I've aligned PacBio subreads (fasta) to a reference using Heng Li's BWA (the long read aligner - BWA-SW, using the command 'bwa bwasw'), and I'm trying to read these in using
> r = readAligned("test.bam", type="BAM")
Now, I know there's a potential problem here, in that BWA-SW will produce multiple lines with the same read id when it finds disconnected alignment blocks within reads (which should be the case for my data - transcript reads mapped to the genome). However, the resulting readAligned object:
> r class: AlignedRead length: 59664 reads; width: 126..12721 cycles chromosome: NA NA ... NA NA position: NA NA ... NA NA strand: NA NA ... NA NA alignQuality: NumericQuality alignData varLabels: flag
has 59,664 reads, which is more than the number of unique read ids in the file, but fewer than the number of lines in the file.

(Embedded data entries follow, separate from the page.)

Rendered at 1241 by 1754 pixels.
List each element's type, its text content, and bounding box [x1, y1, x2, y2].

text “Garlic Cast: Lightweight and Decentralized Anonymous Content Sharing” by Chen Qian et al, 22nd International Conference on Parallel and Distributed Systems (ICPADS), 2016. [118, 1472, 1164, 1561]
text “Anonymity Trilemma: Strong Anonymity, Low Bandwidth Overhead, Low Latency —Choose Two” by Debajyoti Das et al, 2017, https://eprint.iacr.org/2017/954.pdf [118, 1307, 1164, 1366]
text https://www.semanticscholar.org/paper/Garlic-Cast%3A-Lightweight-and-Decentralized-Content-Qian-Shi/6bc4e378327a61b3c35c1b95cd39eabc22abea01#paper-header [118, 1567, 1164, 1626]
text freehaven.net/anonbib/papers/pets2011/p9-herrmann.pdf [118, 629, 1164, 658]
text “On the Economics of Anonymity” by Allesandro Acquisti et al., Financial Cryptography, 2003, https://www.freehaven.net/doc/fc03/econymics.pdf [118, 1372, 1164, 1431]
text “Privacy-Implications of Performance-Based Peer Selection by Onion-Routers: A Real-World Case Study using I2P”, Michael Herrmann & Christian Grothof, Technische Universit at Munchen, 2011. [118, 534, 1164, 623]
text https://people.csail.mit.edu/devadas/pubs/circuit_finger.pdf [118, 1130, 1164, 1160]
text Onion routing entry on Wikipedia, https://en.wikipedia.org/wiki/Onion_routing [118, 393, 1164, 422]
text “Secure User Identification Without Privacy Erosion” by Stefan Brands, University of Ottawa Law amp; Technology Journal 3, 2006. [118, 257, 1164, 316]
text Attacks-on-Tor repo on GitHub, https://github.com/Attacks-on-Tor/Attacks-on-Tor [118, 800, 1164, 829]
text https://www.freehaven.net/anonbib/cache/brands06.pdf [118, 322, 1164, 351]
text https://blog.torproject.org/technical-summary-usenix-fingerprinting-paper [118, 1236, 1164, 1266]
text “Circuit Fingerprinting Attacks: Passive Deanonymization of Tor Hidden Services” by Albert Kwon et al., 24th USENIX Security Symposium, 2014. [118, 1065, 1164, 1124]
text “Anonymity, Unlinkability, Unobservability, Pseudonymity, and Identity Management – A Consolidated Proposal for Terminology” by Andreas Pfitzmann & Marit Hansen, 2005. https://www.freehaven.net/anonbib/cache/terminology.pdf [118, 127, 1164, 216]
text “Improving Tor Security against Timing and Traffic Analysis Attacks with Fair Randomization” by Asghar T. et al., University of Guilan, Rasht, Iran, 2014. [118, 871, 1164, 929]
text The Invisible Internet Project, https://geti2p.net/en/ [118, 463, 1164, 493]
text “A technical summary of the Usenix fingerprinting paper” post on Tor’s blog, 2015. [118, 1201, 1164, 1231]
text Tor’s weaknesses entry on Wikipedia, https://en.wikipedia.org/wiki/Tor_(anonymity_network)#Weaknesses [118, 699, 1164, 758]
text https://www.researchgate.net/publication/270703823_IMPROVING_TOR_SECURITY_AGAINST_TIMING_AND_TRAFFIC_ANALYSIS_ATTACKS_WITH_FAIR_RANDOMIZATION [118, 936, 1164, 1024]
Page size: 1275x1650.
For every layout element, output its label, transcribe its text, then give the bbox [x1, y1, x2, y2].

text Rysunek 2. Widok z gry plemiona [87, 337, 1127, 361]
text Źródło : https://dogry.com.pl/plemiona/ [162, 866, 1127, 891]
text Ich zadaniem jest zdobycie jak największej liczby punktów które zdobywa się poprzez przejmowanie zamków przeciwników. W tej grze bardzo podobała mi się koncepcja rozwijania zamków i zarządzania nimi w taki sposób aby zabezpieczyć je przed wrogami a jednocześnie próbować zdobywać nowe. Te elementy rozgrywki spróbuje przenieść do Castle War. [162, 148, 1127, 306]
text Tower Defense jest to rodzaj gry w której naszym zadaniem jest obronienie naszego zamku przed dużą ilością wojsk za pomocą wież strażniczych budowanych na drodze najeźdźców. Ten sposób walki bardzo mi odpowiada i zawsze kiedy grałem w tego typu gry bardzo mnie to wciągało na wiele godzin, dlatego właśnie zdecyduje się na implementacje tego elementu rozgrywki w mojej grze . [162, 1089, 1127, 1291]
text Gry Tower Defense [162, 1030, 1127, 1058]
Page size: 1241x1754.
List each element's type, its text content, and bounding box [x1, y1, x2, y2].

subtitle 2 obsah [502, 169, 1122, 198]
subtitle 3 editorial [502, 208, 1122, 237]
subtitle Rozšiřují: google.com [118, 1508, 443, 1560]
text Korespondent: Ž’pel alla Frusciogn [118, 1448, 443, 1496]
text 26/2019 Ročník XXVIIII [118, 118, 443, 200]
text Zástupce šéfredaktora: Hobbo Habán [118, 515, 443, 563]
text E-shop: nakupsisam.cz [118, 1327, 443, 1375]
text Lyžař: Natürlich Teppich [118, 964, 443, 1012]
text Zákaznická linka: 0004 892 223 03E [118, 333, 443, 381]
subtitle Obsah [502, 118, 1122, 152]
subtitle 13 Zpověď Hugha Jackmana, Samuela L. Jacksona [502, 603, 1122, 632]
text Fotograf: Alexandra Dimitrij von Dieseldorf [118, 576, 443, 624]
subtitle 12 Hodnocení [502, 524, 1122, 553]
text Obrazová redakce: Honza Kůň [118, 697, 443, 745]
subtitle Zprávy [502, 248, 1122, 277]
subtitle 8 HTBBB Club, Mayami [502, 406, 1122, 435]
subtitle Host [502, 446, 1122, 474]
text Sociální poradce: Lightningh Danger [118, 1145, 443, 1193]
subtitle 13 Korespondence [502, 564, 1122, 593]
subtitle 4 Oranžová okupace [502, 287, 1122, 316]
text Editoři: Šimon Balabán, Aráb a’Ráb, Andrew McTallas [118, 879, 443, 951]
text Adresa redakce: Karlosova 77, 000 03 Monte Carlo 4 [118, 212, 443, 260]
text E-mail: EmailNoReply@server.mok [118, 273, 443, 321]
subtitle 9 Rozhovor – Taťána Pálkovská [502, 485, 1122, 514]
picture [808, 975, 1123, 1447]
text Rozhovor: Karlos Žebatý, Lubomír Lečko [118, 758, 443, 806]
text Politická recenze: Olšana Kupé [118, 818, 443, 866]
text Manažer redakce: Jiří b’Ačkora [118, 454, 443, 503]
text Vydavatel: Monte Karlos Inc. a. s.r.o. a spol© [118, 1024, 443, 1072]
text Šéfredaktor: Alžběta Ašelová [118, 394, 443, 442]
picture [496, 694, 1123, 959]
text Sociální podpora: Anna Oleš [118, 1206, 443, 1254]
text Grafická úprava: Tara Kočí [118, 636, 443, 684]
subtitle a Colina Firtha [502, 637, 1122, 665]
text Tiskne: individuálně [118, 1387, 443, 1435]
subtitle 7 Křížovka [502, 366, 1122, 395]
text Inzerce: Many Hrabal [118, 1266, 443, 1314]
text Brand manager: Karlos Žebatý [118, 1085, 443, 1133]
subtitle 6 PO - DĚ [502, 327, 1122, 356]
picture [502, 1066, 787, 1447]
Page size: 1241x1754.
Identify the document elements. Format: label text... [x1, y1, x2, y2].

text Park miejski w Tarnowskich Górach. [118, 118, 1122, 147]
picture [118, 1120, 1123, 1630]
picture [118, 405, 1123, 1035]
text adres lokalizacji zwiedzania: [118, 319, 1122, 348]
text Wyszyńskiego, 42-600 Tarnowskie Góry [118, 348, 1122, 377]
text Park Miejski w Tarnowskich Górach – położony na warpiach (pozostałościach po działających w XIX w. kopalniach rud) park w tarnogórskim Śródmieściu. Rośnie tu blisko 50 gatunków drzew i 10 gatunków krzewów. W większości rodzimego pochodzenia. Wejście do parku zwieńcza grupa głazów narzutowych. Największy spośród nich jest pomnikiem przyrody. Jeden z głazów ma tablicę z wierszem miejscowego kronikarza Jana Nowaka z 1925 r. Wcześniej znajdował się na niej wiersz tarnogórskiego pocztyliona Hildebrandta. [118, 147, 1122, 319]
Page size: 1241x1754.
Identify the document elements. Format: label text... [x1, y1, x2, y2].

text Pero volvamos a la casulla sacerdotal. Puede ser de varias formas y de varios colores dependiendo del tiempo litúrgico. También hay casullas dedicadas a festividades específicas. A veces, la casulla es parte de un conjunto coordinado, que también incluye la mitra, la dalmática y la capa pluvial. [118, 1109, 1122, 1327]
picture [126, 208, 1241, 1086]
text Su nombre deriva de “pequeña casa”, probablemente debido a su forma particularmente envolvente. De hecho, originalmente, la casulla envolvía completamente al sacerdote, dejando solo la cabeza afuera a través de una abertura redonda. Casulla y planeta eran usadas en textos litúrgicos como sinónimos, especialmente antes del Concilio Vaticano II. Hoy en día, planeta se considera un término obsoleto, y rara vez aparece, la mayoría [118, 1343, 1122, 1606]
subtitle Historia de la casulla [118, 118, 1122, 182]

Furthermore, a test file containing 1 single alignment read in as so:
> r class: AlignedRead length: 0 reads; width: cycles chromosome: position: strand: alignQuality: NumericQuality alignData varLabels: flag
Can anybody suggest where I might have gone wrong?
session info:
> sessionInfo() R version 2.14.1 (2011-12-22) Platform: x86_64-redhat-linux-gnu (64-bit) locale: [1] C attached base packages: [1] stats graphics grDevices utils datasets methods base other attached packages: [1] GenomicFeatures_1.6.9 AnnotationDbi_1.16.19 Biobase_2.14.0 [4] ShortRead_1.12.4 latticeExtra_0.6-19 RColorBrewer_1.0-5 [7] Rsamtools_1.6.3 lattice_0.20-6 Biostrings_2.22.0 [10] GenomicRanges_1.6.7 IRanges_1.12.6 loaded via a namespace (and not attached): [1] BSgenome_1.22.0 DBI_0.2-5 RCurl_1.91-1 RSQLite_0.11.1 [5] XML_3.9-4 biomaRt_2.10.0 bitops_1.0-4.1 grid_2.14.1 [9] hwriter_1.3 rtracklayer_1.14.4 tools_2.14.1 zlibbioc_1.0.1
Rsamtools gives more flexible access to the BAM files, so you'll be able to read the data in, but probably need to do your own further manipulation.